Dude, I woke up at my ex's house. I am spooning her half naked roommate. There is a pizza on my shoulder. I need you to come pick me up.
the awesomeness of being snowed in wore off after we ran out of beer and we realized we really didnt want to be stuck with everyone.
Her boyfriend was hitting on other girls while drunk. But, she said she was okay with it because she is a feminist and she supports all women's decisions.
I mean how do you tell a nurse in the ER that you dislocated your knee giving a blowjob to your boyfriend.
Very innocently.
I think she's going to be dangerous to drink with, but I'm ready for the adventure.
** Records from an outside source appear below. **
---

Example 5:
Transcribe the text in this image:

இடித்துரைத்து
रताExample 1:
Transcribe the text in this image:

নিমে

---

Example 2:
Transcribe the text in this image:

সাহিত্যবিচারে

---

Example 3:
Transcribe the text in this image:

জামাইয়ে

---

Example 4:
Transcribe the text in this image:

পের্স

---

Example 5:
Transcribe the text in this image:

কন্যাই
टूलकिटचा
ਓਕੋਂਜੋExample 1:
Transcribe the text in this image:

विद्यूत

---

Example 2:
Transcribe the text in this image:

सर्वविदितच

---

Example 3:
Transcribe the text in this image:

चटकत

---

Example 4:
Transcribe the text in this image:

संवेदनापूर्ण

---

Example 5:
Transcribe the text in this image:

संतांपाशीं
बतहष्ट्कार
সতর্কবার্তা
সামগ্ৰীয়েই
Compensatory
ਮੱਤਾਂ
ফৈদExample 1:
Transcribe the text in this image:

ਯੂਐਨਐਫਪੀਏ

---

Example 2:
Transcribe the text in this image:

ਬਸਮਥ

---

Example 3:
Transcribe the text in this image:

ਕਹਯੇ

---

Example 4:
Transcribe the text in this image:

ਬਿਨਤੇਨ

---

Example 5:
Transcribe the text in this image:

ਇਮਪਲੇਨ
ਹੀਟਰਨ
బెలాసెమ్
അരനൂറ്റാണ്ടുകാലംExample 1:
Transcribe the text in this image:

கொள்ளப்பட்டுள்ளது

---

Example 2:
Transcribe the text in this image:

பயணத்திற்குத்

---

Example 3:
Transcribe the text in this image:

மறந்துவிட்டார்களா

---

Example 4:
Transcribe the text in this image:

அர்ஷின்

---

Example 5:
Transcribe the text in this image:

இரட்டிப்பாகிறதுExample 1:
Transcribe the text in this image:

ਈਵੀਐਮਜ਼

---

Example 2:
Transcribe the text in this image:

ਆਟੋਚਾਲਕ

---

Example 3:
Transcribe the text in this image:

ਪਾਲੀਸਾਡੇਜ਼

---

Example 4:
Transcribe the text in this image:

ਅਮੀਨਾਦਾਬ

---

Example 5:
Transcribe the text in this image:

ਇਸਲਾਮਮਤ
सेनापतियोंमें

It is. We should just be drunk all the time forever everything is like just 90% more perfect
im In safeway buying a bottle of Ciroc in short shorts at 3:00 pm on a Monday, yeah I don't know either.
I just audibly asked myself if i wanted to masturbate.
And then audibly agreed
You ran through a field yelling "I'm frolicking! I'm frolicking!" Then fell on your face. How is your nose today, doll?
Have you ever just sat there and thought about past penises?
I just googled: how soon can I pee on a stick. What is my life coming to.
My brother and I have had one conversation in the past like 3 weeks and it was about what it would be like as a sentient butt plug
I spilled wine on my pillowcase and I figure it's basically my lifeblood so I'm just leaving it
I'm glad we can *facepalm* it together over the married couple we fucked separately.
Blacked out and Irish exited last night. At dinner. On a Sunday.